Semua pasti sudah mengetahui bahwa sekarang ini semua kegiatan yang dilakukan oleh para khalayak berhubungan dengan internet dan media. Banyak kemudahan yang dapat dilakukan walaupun hanya mengandalkan jaringan internet yang ada. Tanpa disadari internet merupakan hal utama yang paling kita butuhkan dan yang paling kita cari. Seperti halnya saat kita berada di sebuah restoran, hal utama yang akan kita tanyakan adalah adakah wifi di restoran ini.
Ternyata dari sebuah jaringan internet inilah yang mengajak para khalayak untuk aktif di dalam media sosial. Media sosial sendiri merupakan sistem digital yang membutuhkan sebuah koneksi internet yang dimana mengajak para penggunanya untuk menggunakannya sebagai media komunikasi dan sarana pergaulan yang tanpa batas. Dari media sosial kini khalayak mendapatkan sebuah informasi-informasi yang penting, baik dari status mereka atau sekedar saling share sebuah informasi penting.
Twitter yang merupakan salah satu bentuk dari sosial media kini banyak digunakan oleh para khalayak untuk menginformasikan sebuah informasi penting. Informasi penting yang mereka share di Twitter merupakan berita yang memang sedang dibicarakan saat itu. Berita yang tersebar lewat Twitter ini memang lebih cepat daripada media berita online. Maka tak diragukan lagi bahwa media sosial Twitter menjadi tempat bagi orang-orang mendapatkan berita penting secara lebih cepat. Terkadang dari khalayaknya sendiri hanya sekedar meretweet mengenai berita tersebut dari akun-akun Twitter lainnya. Namun belum tahu kenyataannya apakah berita tersebut kredibel atau tidak. Hal itu yang membuat berita yang tersebar dari media sosial seperti Twitter inilah yang masih ditanyakan keakuratannya. Terkadang orang-orang hanya sekedar update mengenai berita tersebut tanpa melihat kebenarannya terlebih dahulu.
Hal ini berbeda sekali dengan jurnalisme.
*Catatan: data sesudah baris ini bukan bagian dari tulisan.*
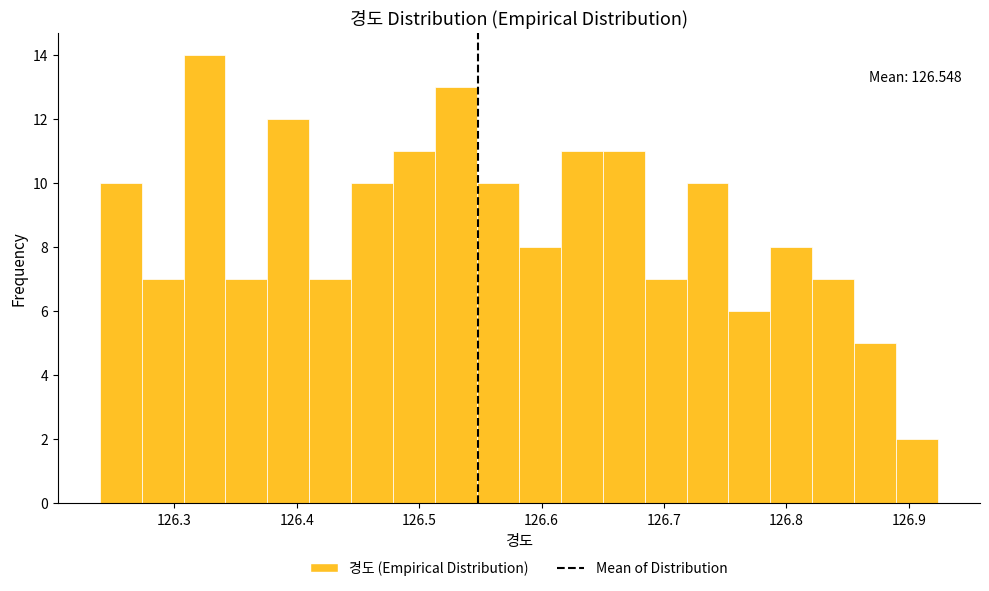

Around what value on the x-axis is the tallest bar? Give the approximate position of its centre, as read against the axis.

126.32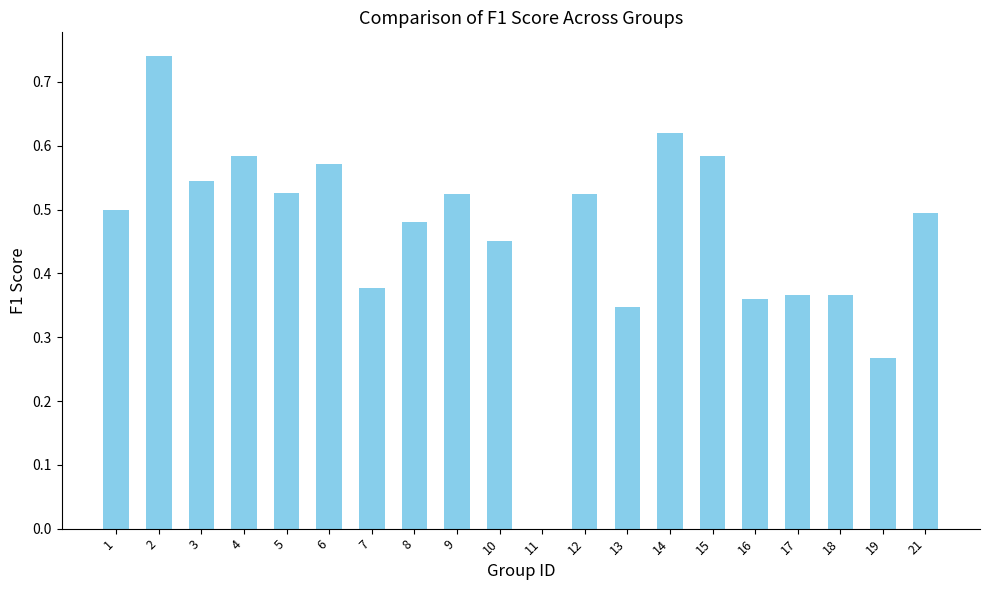

The chart shows a value of 0.5 at 9. True or false?

True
Jurnalisme sendiri memiliki arti adalah suatu kegiatan mengumpulkan, menulis, mengedit, dan menerbitkan sebuah berita. Seorang jurnalis dituntut untuk memahami perannya disaat mengumpulkan dan menulis sebuah berita. Seorang jurnalis di dalam mencari berita haruslah sesuai dengan kaidah penulisan jurnalistik, dimana perlu adanya keakuratan atau adanya kredibilitas dari informasi dan narasumber yang dipilih. Dengan begitu sebuah berita baru bisa dikatakan berita yang bukan hoax.
Yang menjadi permasalahan disini adalah dengan adanya jaringan internet sekarang ini, membuat media sosial dan jurnalisme saling dihubung-hubungkan. Sedangkan yang sebenarnya media sosial dan jurnalisme itu berbeda. Perbedaannya adalah di dalam media sosial tidak adanya verifikasi dan tidak adanya unsur Why dalam 5W + 1H. Kedua hal tersebut yang membuat berbedanya media sosial dan jurnalisme. Selain itu di dalam jurnalisme adanya gatekeeper, yang dimana memiliki fungsi untuk adanya penyaringan terlebih dahulu sebelum sebuah berita itu terbit. Sedangkan di dalam media sosial tidak adanya gatekeeper sehingga segala informasi yang ada di dalam media sosial tidak melewati sistem pengawasan terlebih dahulu atau tidak terverifikasi.
Tetapi hal tersebut tak lantas membuat rugi pihak jurnalisme ataupun pihak media sosial. Menurut Lavrusik, media sosial memiliki kekuatan untuk membantu jurnalisme yaitu yang pertama adalah publikasi konten jurnalistik dalam skala lebih luas. Seperti halnya Kompas mempunyai media sosial Twitter, salah satu cara mempublikasikannya adalah dengan mentautkan status dari Kompas tersebut dengan link yang menuju ke website medianya. Lalu yang kedua, media sosial dapat mengarahkan untuk redaksi itu dapat fokus ke para follower medianya. Hal ini merupakan salah satu manfaat untuk menghubungkan dengan anggota follower sebagai citizen journalism atau bisa juga menjadi UGC (User Generated Content), dimana adanya kolaborasi antara citizen journalism dengan jurnalisme profesional.